'We got a nut running around, so I'm protecting my family': Tampa residents take up arms amid killings
Police are trying to calm anxious residents after three murders in two weeks.
— -- There is safety in numbers.
And weapons.
That's the thinking of some Tampa residents who have been reeling since three people were gunned down in separate instances in the same quiet neighborhood of Seminole Heights for no apparent reason.
“It’s scary,” Sarah Hamilton told ABC News through tears, as she unloaded brown bagged groceries from a pickup truck.
So far, few connections have been found between the victims, other than the proximity of the crime scenes to one another and the fact that they appear to have been alone when they were shot to death.
For Hamilton, every day passed like an eternity, waiting alone in her house -- just steps from two of the three slayings.
Fear is so palpable here that Hamilton has changed up her routine, doing errands in the daylight and never alone.
She also refuses to leave home to feed or let her dog Bosco relieve himself unless she or her partner are packing a gun.
“We won’t even go into the backyard without [the gun],” Hamilton said. “I won’t even let my dog [outside] to go to the bathroom.”
Hamilton’s breaking point came back on Oct. 20 at 8 p.m. when Anthony Naiboa, 20, was shot to death on North 15th Street as he got off on the wrong bus stop.
Naiboa’s murder made three slayings in less than two weeks. Police say they believe the slayings are linked.
Days before, on Oct. 9, 22-year-old college student Benjamin Mitchell was idling at a bus stop only steps away from his home when he was shot at around 9 p.m.
Two days later police believe 32-year-old Monica Hoffa was shot in the evening while attempting to meet up with a friend, police say.
Two days passed before Hoffa’s remains turned up in a vacant lot located at New Orleans Avenue East.
The calamity has become so palpable for Hamilton and other on-edge residents.
“I call him and tell him ‘I can’t wait for you to get home from work. I don’t want to be here by myself,” she said.
Hamilton counts the minutes each day until, Ron Davis, who works for the postal service, returns home.
When Naiboa was murdered, Davis said tactical police canvassed his home to try to nab the killer.
Since that night, Davis unlocked his gun safe and scattered an assortment of artillery in different rooms.
“The SWAT team went through our house and looked around,” he said. “That made me pretty nervous.”
Because Davis says he has a carry permit, he said he’s “always packing” a gun whenever he and Hamilton leave.
“We all have our guns out ... Now’s the time,” he said, as he brandished a revolver he said was loaded with .410 bullets. “We got a nut running around, so I’m protecting my family.
“Everything I do I do with a gun right now.”
Anxious residents bolt their doors
For 67 years, Matilda Lato has called Seminole Heights home.

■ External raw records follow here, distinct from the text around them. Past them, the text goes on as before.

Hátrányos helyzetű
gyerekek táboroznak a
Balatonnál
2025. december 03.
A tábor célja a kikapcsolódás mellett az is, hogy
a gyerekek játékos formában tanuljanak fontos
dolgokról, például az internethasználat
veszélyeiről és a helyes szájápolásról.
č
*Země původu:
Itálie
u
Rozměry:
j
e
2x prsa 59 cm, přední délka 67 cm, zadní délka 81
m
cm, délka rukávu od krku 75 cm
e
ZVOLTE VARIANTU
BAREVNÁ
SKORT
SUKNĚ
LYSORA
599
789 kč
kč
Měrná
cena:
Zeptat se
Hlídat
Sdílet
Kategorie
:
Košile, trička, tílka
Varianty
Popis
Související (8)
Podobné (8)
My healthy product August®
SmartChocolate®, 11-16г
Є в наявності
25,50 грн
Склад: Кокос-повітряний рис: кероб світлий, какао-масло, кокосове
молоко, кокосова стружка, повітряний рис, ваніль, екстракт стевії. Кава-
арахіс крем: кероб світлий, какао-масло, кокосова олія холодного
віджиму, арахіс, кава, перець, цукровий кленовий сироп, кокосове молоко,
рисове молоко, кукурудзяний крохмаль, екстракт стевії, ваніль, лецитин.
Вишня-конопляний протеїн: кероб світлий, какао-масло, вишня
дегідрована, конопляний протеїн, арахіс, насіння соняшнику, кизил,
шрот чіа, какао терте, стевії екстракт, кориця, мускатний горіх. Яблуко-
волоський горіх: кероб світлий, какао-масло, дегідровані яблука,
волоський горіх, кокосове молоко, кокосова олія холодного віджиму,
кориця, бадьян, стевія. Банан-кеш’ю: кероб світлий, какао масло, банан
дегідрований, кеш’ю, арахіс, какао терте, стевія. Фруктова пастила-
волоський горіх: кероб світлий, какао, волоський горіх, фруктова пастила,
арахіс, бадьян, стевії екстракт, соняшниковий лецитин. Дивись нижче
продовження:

She says that in the nearly seven decades but has never witnessed anything that can compare with this month's murders.
She says all she can do is "hope for the best."
"We keep our doors locked," said Lato, who was leaning on a cane. "[I] hope they catch whoever's doing this."
Police have blanketed the neighborhood since the murders took place.
From marked cars parked by an elementary school to uniformed cops riding bicycles and and patrolmen wearing neon yellow vests to help usher kids to and fro.
It's all part of the design to ferret out the person or people behind the attacks.
The increased police presence provided instant relief to Kim Pitt.
"That just makes me feel a little better that they’re out and about," she said.
The mom told ABC News that after the three murders she's resorted to driving her son to school instead of walking.
"It's just safer," she said.
Police say catching killer 'is personal'
"For our cops this is personal," Tampa Mayor Bob Buckhorn told ABC News. "We're going to get this person."
Earlier in the week, Tampa Police Chief Brian Dugan told ABC News that he has advised cops during a briefing that, 'Everybody out there is a potential suspect or a potential victim and [you] need to think like that,'" he said.
"We have someone terrorizing the neighborhood," he said, vowing that his fellow cops and FBI and Bureau of Alcohol, Tobacco and Firearms (ATF) agents are committed to arresting the killer or killers.
"We're not going to be held hostage by whoever's doing this," he said.
Surveillance video footage of a person of interest circulated by police shows a slender figure wearing a windbreaker who is seen walking at night while repeatedly checking a mobile device.
"Whoever is doing it is able to vanish very quickly," Dugan said.
Pitt said that the killer's random savagery has confounded her.
"There's just some evil people in the world that's just randomly killing people," she said. "It doesn't make any sense to me."
And she is not able to explain it to her son.
"I try not to explain this," she said. "'Cause I don’t want him to be fretful as he grows up and too scared to even come outside."
ABC News' Victor Oquendo contributed to this report.